TASK DIRECTIONS: Would you return, word for word, the lines of the data below from the line with "#c2bdb1; stroke: #2b2b2b" through the line with "M39 523 49 537", and no others?

───── INPUT DATA ─────

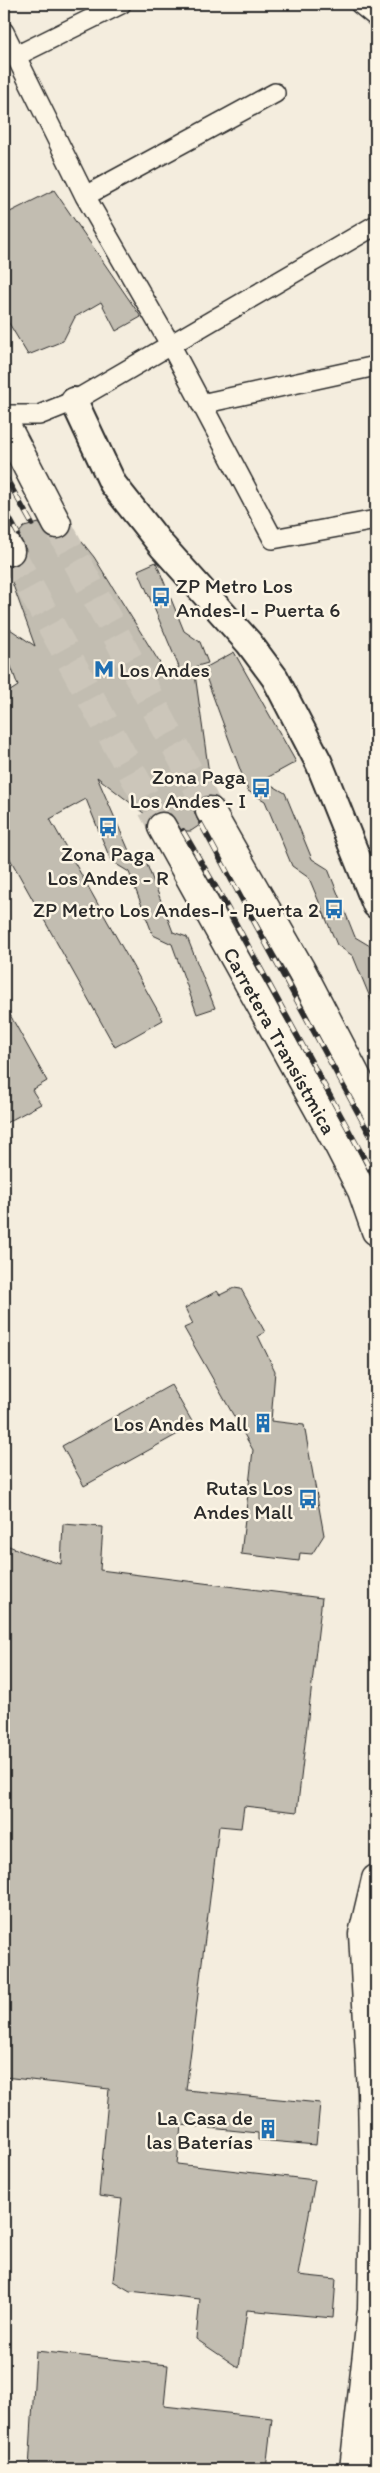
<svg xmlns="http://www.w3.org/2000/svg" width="380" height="2473" font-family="Itim,sans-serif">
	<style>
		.building { fill: #c2bdb1; stroke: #2b2b2b }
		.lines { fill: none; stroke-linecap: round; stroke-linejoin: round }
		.primary-tunnel { stroke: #ccc6ba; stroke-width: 28; stroke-dasharray: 28 14; stroke-linecap: butt }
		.street-casing { stroke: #2b2b2b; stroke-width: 22 }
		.secondary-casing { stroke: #2b2b2b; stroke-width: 30 }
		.primary-casing { stroke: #2b2b2b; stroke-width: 31 }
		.street { stroke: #fcf5e5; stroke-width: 19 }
		.secondary { stroke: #fcf5e5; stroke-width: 26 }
		.primary { stroke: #fcf5e5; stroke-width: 28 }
		.rail-casing { stroke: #2b2b2b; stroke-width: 5.5 }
		.rail { stroke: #fcf5e5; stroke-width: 4; stroke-dasharray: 11; stroke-linecap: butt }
		.labels { text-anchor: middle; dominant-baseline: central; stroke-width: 5; stroke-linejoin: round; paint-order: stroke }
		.poi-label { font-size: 21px; fill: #2b2b2b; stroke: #fcf5e5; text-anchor: end }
		.street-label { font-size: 21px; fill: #2b2b2b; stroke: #fcf5e5 }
	</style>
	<rect width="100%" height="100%" fill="#f4edde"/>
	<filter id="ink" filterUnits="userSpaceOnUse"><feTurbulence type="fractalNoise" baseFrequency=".02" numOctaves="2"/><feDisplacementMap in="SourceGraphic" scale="10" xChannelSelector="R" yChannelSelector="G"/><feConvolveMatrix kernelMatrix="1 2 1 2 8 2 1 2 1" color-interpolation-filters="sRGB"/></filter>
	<g filter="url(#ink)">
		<path class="building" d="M54 190 141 317 116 331 101 302 75 317 63 341 28 355 4 315V215Z
			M39 523 49 537 56 540 64 538 70 532 78 537 94 557 166 673 179 667 138 570 156 562 184 631 200 642 208 663 194 667 212 795 202 798 196 804 194 811 200 825 191 831H182L170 813 162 811 150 818 97 777 130 853 146 862 173 932 187 937 215 1008 197 1014 172 944 153 935 129 872 111 861 86 799 50 819 163 1020 115 1047 4 848V695L18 686 4 647V625L35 646 9 574V566L18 565 24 558 26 550 18 534 24 527Z
			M234 652 296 762 263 780 285 793 312 859 328 869 355 937 370 946 376 961V1012L353 956 337 945 309 878 292 866 265 801 248 791 203 669Z
			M4 1004 47 1081 32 1090 41 1104 4 1124Z
			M234 1288 241 1289 265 1332 258 1336 275 1371 271 1421 304 1425 324 1535 312 1554 300 1553 299 1561 241 1554 253 1450 184 1328 193 1324 185 1308 217 1291 220 1295Z
			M171 1385 194 1425 84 1486 62 1446Z
			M63 1524 103 1527 100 1570 322 1598 297 1812 244 1806 241 1828 219 1826 186 2090 320 2103 316 2145 258 2140V2133L181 2125 177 2164 315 2180 298 2275 336 2279 333 2318 247 2310 239 2368 196 2339 200 2299 130 2291 113 2281 122 2199 99 2196 109 2089 4 2077V1544L31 1555 61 1564Z
			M36 2351 168 2365 164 2406 272 2418 266 2469H29Z"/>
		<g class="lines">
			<path class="primary-tunnel" d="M57 524 210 811
				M10 551 162 827"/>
			<defs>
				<path id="street" d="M360 4 376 17
					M4 32 85 196 170 344 273 539 376 520
					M16 56 121 4
					M85 196 275 93
					M201 404 376 366
					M4 415H39L74 401 376 225"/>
				<path id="secondary" d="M74 401 113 484 162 546 249 643 275 678 319 763 376 905"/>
				<g id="primary">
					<path d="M4 422 57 524"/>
					<path d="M4 541 10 551"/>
					<path d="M210 811 302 972 376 1114"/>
					<path id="s1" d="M162 827 339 1146 362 1191 376 1231"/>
					<path d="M354 2469 372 2309 374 2195 372 2091 363 1934 376 1879"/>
				</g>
			</defs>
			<use href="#street" class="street-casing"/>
			<use href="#secondary" class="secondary-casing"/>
			<use href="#primary" class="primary-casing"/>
			<use href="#street" class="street"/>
			<use href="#secondary" class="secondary"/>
			<use href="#primary" class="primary"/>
			<defs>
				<path id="rail" d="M4 474 32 524
					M4 508 18 534
					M201 824 376 1146
					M183 831 221 896 376 1180"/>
			</defs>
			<use href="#rail" class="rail-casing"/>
			<use href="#rail" class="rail"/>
		</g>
	</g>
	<defs>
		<symbol id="bus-bare" viewBox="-9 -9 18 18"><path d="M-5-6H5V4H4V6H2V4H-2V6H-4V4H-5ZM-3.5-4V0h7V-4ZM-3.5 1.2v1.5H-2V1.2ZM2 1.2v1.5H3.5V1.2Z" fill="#1f6fb2" stroke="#fcf5e5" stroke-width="2.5" paint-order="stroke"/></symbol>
		<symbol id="metro-bare" viewBox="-9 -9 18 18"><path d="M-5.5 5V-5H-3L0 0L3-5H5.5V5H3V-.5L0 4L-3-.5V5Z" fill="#1f6fb2" stroke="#fcf5e5" stroke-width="2.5" paint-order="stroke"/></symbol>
		<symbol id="building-bare" viewBox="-9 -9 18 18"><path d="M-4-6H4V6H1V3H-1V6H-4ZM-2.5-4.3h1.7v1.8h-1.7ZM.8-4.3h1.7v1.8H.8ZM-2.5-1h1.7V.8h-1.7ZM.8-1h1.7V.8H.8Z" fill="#1f6fb2" stroke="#fcf5e5" stroke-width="2.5" paint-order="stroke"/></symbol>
	</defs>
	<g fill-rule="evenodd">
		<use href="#bus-bare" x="147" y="583" width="28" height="28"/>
		<use href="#metro-bare" x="90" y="655" width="28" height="28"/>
		<use href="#bus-bare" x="247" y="774" width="28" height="28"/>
		<use href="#bus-bare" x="94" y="813" width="28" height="28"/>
		<use href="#bus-bare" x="320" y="895" width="28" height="28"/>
		<use href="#building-bare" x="249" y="1409" width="28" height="28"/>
		<use href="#bus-bare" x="294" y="1485" width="28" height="28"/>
		<use href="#building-bare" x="254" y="2115" width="28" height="28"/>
	</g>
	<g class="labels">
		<g class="poi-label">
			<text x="176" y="585" text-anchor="start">ZP Metro Los<tspan x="176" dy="24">Andes-I - Puerta 6</tspan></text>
			<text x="119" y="669" text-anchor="start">Los Andes</text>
			<text x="246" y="776">Zona Paga<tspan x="246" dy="24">Los Andes - I</tspan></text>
			<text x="108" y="853" text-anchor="middle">Zona Paga<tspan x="108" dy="24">Los Andes - R</tspan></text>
			<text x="319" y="909">ZP Metro Los Andes-I - Puerta 2</text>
			<text x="248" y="1423">Los Andes Mall</text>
			<text x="293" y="1487">Rutas Los<tspan x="293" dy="24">Andes Mall</tspan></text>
			<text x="253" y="2117">La Casa de<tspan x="253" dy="24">las Baterías</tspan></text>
		</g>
		<g class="street-label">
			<text stroke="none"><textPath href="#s1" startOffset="244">Carretera Transístmica</textPath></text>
		</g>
	</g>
	<rect width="380" height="2473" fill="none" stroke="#fcf5e5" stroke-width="20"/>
	<rect x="10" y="10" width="360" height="2453" fill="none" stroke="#2b2b2b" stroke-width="2" filter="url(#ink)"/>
</svg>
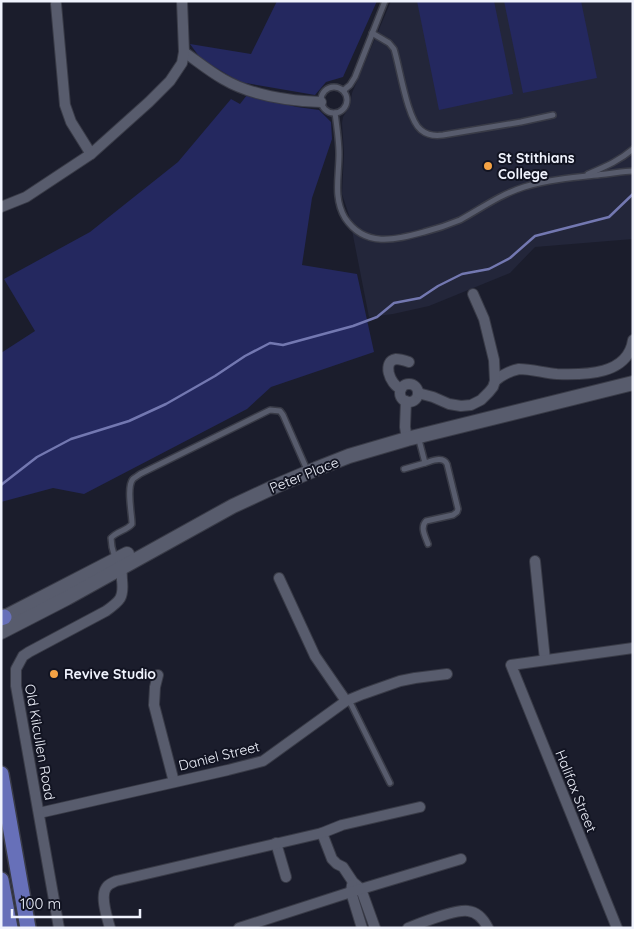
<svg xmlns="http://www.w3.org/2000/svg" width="634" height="929" font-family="Quicksand,sans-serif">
<rect width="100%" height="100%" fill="#1b1d2c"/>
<path fill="#23263a" d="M 391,1 L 633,1 L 633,239 L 535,247 L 510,273 L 429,306 L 393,314 L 369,317 L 349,215 L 342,194 L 344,153 L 342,123 L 343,117 L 350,106 L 352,93 Z"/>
<g fill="#24285f">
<path d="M 277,1 L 377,1 L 343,77 L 326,82 L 315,95 L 240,82 L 201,59 L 190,44 L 251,54 Z"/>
<path d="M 417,1 L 494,1 L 513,94 L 439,110 Z"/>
<path d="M 504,1 L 581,1 L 597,78 L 523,93 Z"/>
<path d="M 247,95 L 297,107 L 319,110 L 331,122 L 332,139 L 312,198 L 302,265 L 357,274 L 374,352 L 271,387 L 247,409 L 84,494 L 53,488 L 1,502 L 1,353 L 35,331 L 4,279 L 90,232 L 178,162 L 231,99 L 240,104 Z"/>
</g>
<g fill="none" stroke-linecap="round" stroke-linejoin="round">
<path stroke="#7378b1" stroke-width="2.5" d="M 1,485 L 37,457 L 71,439 L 129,421 L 166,404 L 215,376 L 245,356 L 270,343 L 283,345 L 353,326 L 377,317 L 394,303 L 420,298 L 438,286 L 462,274 L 489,269 L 510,258 L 535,236 L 609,217 L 633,194"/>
<g stroke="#393b47" stroke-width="8">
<g id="service">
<path d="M 372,33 L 389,43 L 394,49 C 400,68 407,119 421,130 C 427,135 436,136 443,135 L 521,122 L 553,115"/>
<circle cx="334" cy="100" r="13"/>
<path d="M 344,90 L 350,85 L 355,77 L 385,1"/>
<path d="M 335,113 C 337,127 339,141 339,154 C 339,176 333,198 345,218 C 365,248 395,240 424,232 C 436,229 448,225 460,220 C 482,208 499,195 524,187 C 551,179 579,177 606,174 C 615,173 624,171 633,171"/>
<path d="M 588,174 C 604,167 619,161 633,149"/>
<path d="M 418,436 L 425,463 C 432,461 443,456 447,464 L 458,509 L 457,512 L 453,515 L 426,521 C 420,527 425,536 428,544"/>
<path d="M 404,469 L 425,463"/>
<path d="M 115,558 L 112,547 L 111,538 C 117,531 126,531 132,524 C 132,514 126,487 133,479 C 134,478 139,475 140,474 L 270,410 L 280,411 L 283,415 L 308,472"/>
<path d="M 349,700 L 390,783"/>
</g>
</g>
<g stroke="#393b47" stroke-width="12">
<g id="minor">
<path d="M 56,4 L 65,105 L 71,122 L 91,154"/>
<path d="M 184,52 C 197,61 209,71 223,79 C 250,95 289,101 321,102"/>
<path d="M 1,207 L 26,197 L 91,154 L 149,102 L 170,81 L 182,63 L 184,52 L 182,1"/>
<path d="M 495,381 C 502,375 509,371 519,369 C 532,369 544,373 557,374 C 585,375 628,375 633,340"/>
<circle cx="409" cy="393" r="9"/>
<path d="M 401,389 C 389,384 382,361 396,359 C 400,359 406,361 409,362"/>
<path d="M 418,393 L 433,397 L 449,404 L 461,406 L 471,405 L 481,400 L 489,392 L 493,387 L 495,381 L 494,360 L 484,319 L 473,294"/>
<path d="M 406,401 L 405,427 L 407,439"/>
<path d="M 535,561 L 545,660"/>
<path d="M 279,578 L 315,656 L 346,701"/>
<path d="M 158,675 L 155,687 L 154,705 L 174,782"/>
<path d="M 39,813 L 228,770 L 263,761 L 346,701 L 363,694 L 400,681 L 415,678 L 447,674"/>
<path d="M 322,833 L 332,859 L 337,864 L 343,867 L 353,882 L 361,889 L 375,928"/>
<path d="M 276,843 L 286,877"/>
<path d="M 352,885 L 351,892 L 362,928"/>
<path d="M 59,928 L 16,686 L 16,669 L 23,656 L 29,652 L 106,611 C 120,601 124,598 122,580 C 122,575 122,569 119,564"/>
<path d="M 110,928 C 107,917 100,897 106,888 C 108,884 112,883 116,881 L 322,833 L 342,825 L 420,807"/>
<path d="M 239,928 L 351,892 L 461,859"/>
<path d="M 408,928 C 421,923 455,909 468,911 C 477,912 484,920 488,928"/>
<path d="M 617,928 L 511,665 L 633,648"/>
</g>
</g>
<g stroke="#393b47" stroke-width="16">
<g id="secondary">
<path d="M 1,619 L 127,554"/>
<path d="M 1,632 L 67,598 L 233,506 L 276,486 L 316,469 L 349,456 L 407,439 L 633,383"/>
</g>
</g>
<g stroke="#393b47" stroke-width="18">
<g id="primary">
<path d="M 1,618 L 4,617"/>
<path d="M 1,774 L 28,928"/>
<path d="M 1,880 L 10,928"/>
</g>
</g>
<use href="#service" stroke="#585c6d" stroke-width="5"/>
<use href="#minor" stroke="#585c6d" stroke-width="10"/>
<use href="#secondary" stroke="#585c6d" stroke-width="14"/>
<use href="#primary" stroke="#6770b9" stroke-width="15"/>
</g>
<g fill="#f5a345" stroke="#121422" stroke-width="2">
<circle cx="488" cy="166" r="5"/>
<circle cx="54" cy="674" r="5"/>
</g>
<g text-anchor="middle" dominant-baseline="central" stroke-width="4" stroke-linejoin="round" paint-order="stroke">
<g font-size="14" font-weight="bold" fill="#f0f3fd" stroke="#121422" text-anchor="start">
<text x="498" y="158">St Stithians<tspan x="498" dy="16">College</tspan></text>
<text x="64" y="674">Revive Studio</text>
</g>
<g font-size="14" fill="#f0f3fd" stroke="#121422">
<text transform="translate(304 475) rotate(-22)">Peter Place</text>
<text transform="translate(40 742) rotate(80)">Old Kilcullen Road</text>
<text transform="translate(219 756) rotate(-14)">Daniel Street</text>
<text transform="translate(576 791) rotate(68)">Halifax Street</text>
</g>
</g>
<rect width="634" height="929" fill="none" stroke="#f0f3fd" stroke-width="5"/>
<path d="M12 909v8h128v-8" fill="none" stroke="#f0f3fd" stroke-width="2.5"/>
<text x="20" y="909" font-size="15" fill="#f0f3fd" stroke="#121422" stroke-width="4" paint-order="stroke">100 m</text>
</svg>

─────

SOLUTION TO THIS PROBLEM:
		.building { fill: #c2bdb1; stroke: #2b2b2b }
		.lines { fill: none; stroke-linecap: round; stroke-linejoin: round }
		.primary-tunnel { stroke: #ccc6ba; stroke-width: 28; stroke-dasharray: 28 14; stroke-linecap: butt }
		.street-casing { stroke: #2b2b2b; stroke-width: 22 }
		.secondary-casing { stroke: #2b2b2b; stroke-width: 30 }
		.primary-casing { stroke: #2b2b2b; stroke-width: 31 }
		.street { stroke: #fcf5e5; stroke-width: 19 }
		.secondary { stroke: #fcf5e5; stroke-width: 26 }
		.primary { stroke: #fcf5e5; stroke-width: 28 }
		.rail-casing { stroke: #2b2b2b; stroke-width: 5.5 }
		.rail { stroke: #fcf5e5; stroke-width: 4; stroke-dasharray: 11; stroke-linecap: butt }
		.labels { text-anchor: middle; dominant-baseline: central; stroke-width: 5; stroke-linejoin: round; paint-order: stroke }
		.poi-label { font-size: 21px; fill: #2b2b2b; stroke: #fcf5e5; text-anchor: end }
		.street-label { font-size: 21px; fill: #2b2b2b; stroke: #fcf5e5 }
	</style>
	<rect width="100%" height="100%" fill="#f4edde"/>
	<filter id="ink" filterUnits="userSpaceOnUse"><feTurbulence type="fractalNoise" baseFrequency=".02" numOctaves="2"/><feDisplacementMap in="SourceGraphic" scale="10" xChannelSelector="R" yChannelSelector="G"/><feConvolveMatrix kernelMatrix="1 2 1 2 8 2 1 2 1" color-interpolation-filters="sRGB"/></filter>
	<g filter="url(#ink)">
		<path class="building" d="M54 190 141 317 116 331 101 302 75 317 63 341 28 355 4 315V215Z
			M39 523 49 537 56 540 64 538 70 532 78 537 94 557 166 673 179 667 138 570 156 562 184 631 200 642 208 663 194 667 212 795 202 798 196 804 194 811 200 825 191 831H182L170 813 162 811 150 818 97 777 130 853 146 862 173 932 187 937 215 1008 197 1014 172 944 153 935 129 872 111 861 86 799 50 819 163 1020 115 1047 4 848V695L18 686 4 647V625L35 646 9 574V566L18 565 24 558 26 550 18 534 24 527Z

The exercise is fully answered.